Real Time Data Integration on Hadoop
Data integration? Didn’t we solve that problem about 25 years ago?
Like a B-movie vampire, data integration keeps returning to company to-do lists, no matter how many times it has been vanquished. Most recently, it is showing up in streaming architectures on Hadoop.
Consider the modern insurance business. Every minute, if not every second, meaningful business events occur: insured customer vehicles are moving and generating telematics data on driving behavior; customers are filing claims; adjusters are checking out damage to insured property; customers are clicking ads on their mobile devices and computers; and, agents are generating quotes, to name just a few examples. The company wants to be aware of these events as they occur, and respond to each in the most appropriate time frame. But, whether the response is instant or not, a decision is made immediately.
To do business in real time, streaming architectures are created. Then each business event – as soon as it occurs – is routed to Hadoop for quick action. But now there is a data integration challenge, because the events are all flowing in from different systems, with different data structures and formats. Further, the most appropriate action depends not just on the immediate event, but its context, as shown in Figure 1.
For example, when a happy customer who is under-insured asks a question about coverage – whether on the website or at the call center – the system should be able to generate an offer to increase coverage relevant to the customer’s interest. This can be presented to the customer, either by the call center agent or by the website, at the moment the customer is connected. If done in the right way, this is helpful and provides good service to the customer.
The newest such requirement in many companies is streaming data enrichment
But, if that same happy customer has called in upset because a loved one has just been injured in an auto accident -- and, a few minutes later calls again or turns to the website with a coverage question -- it is NOT the right time to try to cross-sell or upgrade. This is the time to help that customer as much as possible, applying the coverage she has. Promotions and offers can wait until another time.
Because the first call may go to one person in the call center and the later coverage question may be directed to a different person or online to a website, there is a data integration requirement.
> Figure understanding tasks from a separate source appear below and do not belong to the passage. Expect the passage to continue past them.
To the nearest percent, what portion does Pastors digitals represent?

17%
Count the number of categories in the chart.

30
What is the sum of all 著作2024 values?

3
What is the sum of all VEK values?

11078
And because the two events can be just moments apart, the data integration issue is “business real time”.
Streaming Data Enrichment
In the insurance example above, data from the call center and data from the website flow from different systems to Hadoop, where there is a real time decision engine making recommendations.
The necessary data integration has to be accomplished on the fly, as the data streams in. This very quick and focused data integration is often referred to as “streaming data enrichment”. In the insurance example, the company wants each recommendation to be based on the full context of the customer’s relationship with the company. Data integration in near real time is required because the first call provides a critical part of the context for the second call or website visit.
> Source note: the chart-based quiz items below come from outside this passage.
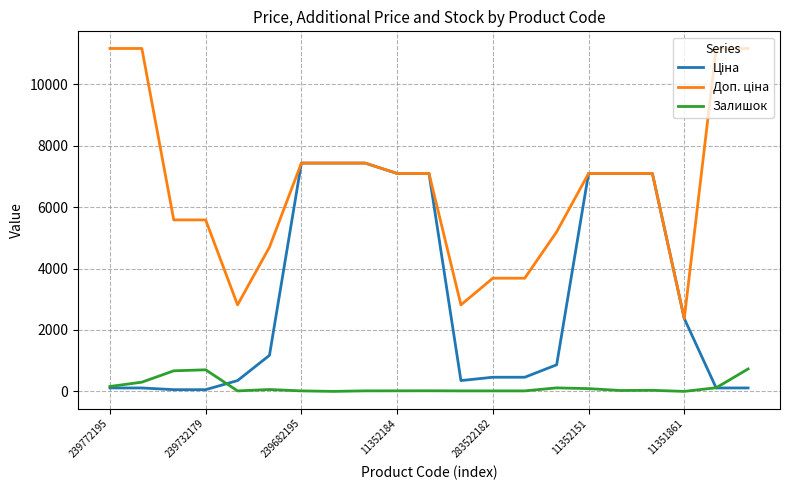

How many lines are shown in the chart?

3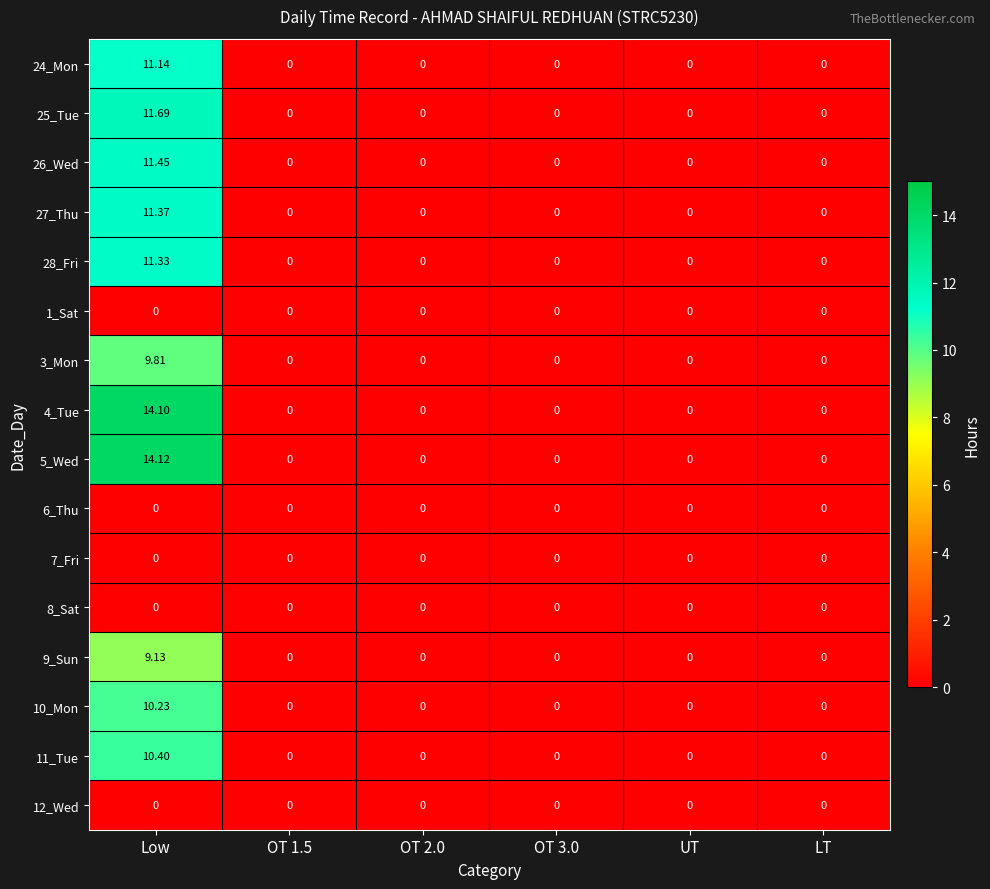

At which category is the sum across all series the highest?

Low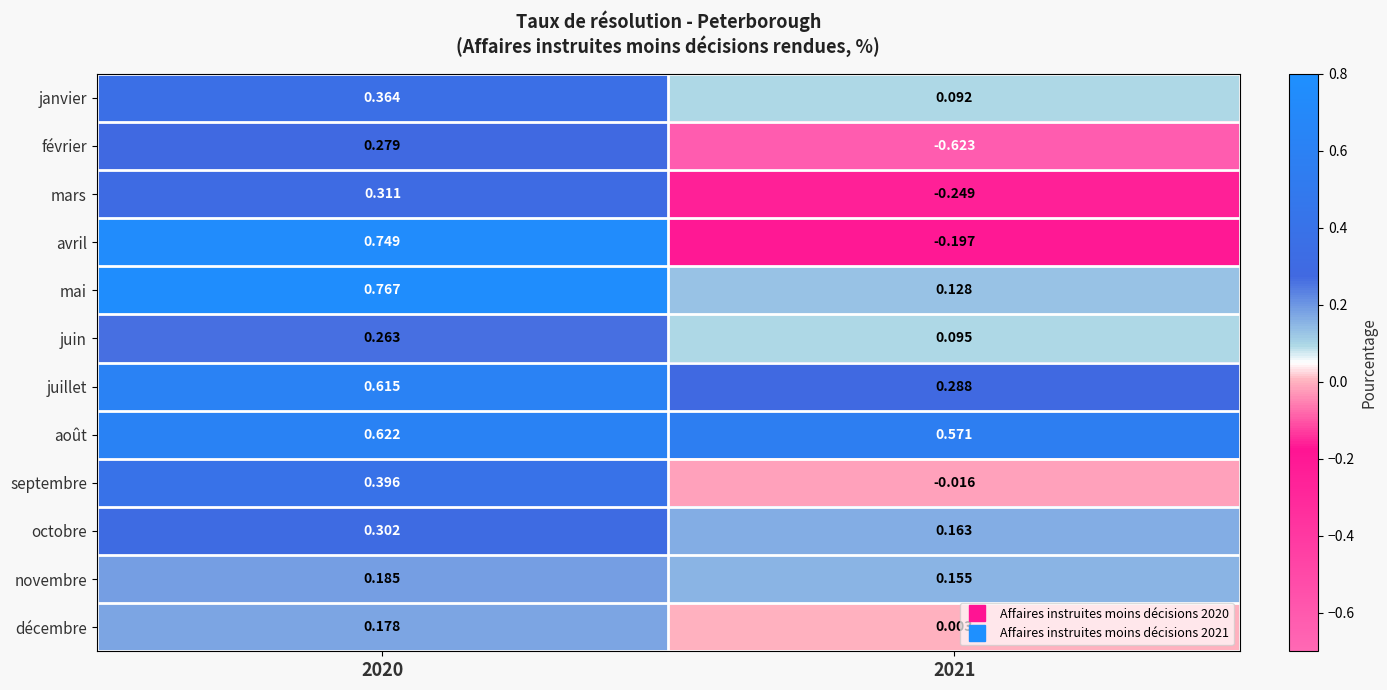

How many data points in février are less than 0?

1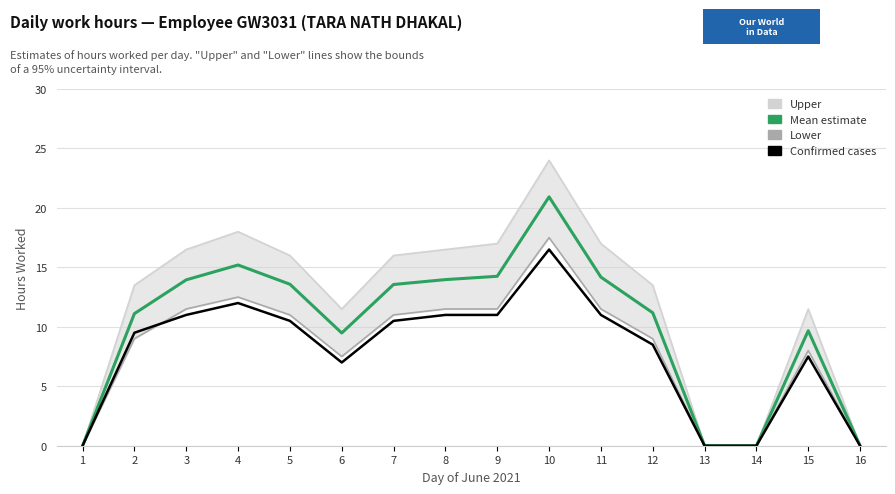

Which series changed the most between 5 and 10?

Upper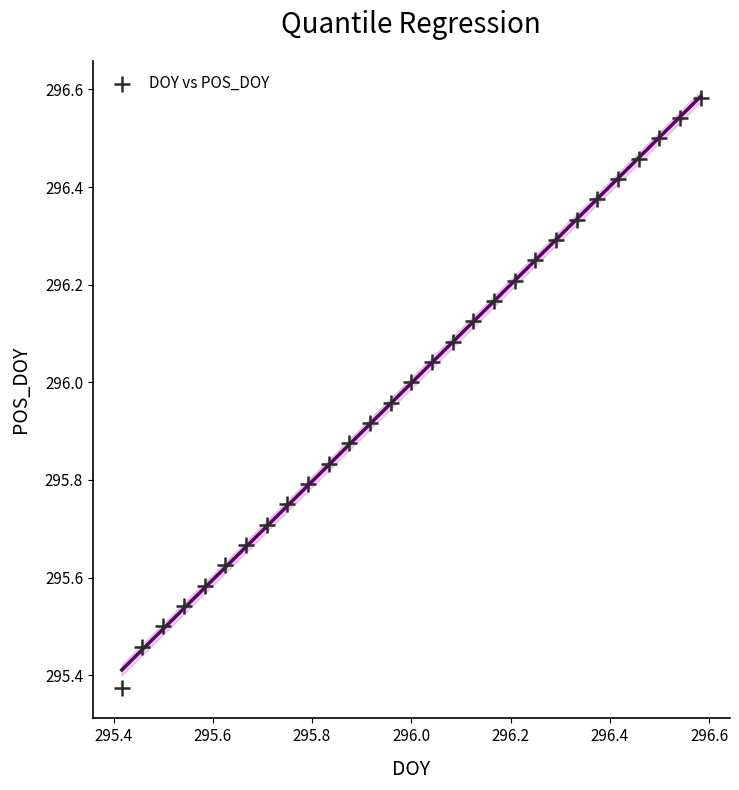

What is the range of X values (max minus min)?

1.2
My colleague, NoSQL expert Bryce Cottam, suggests using a low latency NoSQL database, such as HBase, as the repository for the integrated data in this case. Apache HBase is an open source database included in, or available with, most Hadoop distributions. Integration can be further simplified by designing the solution around a specific data integration requirement. For the insurance example, the problem is to integrate the data by customer.
When a new event arrives, it contains an identifier that associates it with a customer. If necessary, this is translated to a global customer identifier by means of a fast lookup, typically in a table kept in memory. The global customer identifier is then used to find the correct records in the customer-organized event database. Relevant information about the event is then added to the customer records.
This customer storage design leverages the schema flexibility of a NoSQL data model, which means that records that are logically related (rather than schema related) are stored next to each other with ease. Thus, the entire history of the customer – to the extent relevant for event processing – can be stored close together in one set of colocated records. NoSQL databases are designed to handle the wide variations, record-to-record, in record length and makeup that result. This capability is critical for providing very fast access to data related to real-time events.
In our example, when the second call comes in – asking for details of coverage under the customer’s policies – the customer event application sees the customer’s entire history without having to pull data from multiple systems, including the call a few minutes earlier in which the auto crash is described. This application can thus make an informed recommendation that no offer be presented when a recently upset customer calls.
Not Only An Insurance Example
The example above does indeed actually occur in the insurance industry…but it is hardly limited to insurance. In fact, similar examples exist in every business that provides products or services to consumers. Thus, event-based customer interaction occurs in retail, banking, telecommunication, travel, health care, home services and many more commercial and government sectors.
The case for near real time data integration is also not limited to interaction with customers. From an information technology point of view, similar requirements exist when manufacturers, retailers and distributors react to events in their supply chains or factories.
Virtually every business now confronts – or soon will confront – an ever greater demand to react rapidly and appropriately to frequent business events. That rapid reaction will rely on streaming data enrichment, such as we have illustrated above.
Like a B-movie vampire, data integration is the Hadoop requirement that won’t go away. It is on the critical path for everything from real time business event processing to data discovery to production batch analytics and data modeling. So, almost any analytic data problem you solve on Hadoop will require data integration.
Perhaps the newest such requirement in many companies is streaming data enrichment. The approach illustrated in this article is one of the most fundamental for real time data integration and should be considered when streaming applications are to be implemented. It is one way that a B-movie vampire, sometimes known as data integration or enrichment, can be vanquished in near real time, on Hadoop.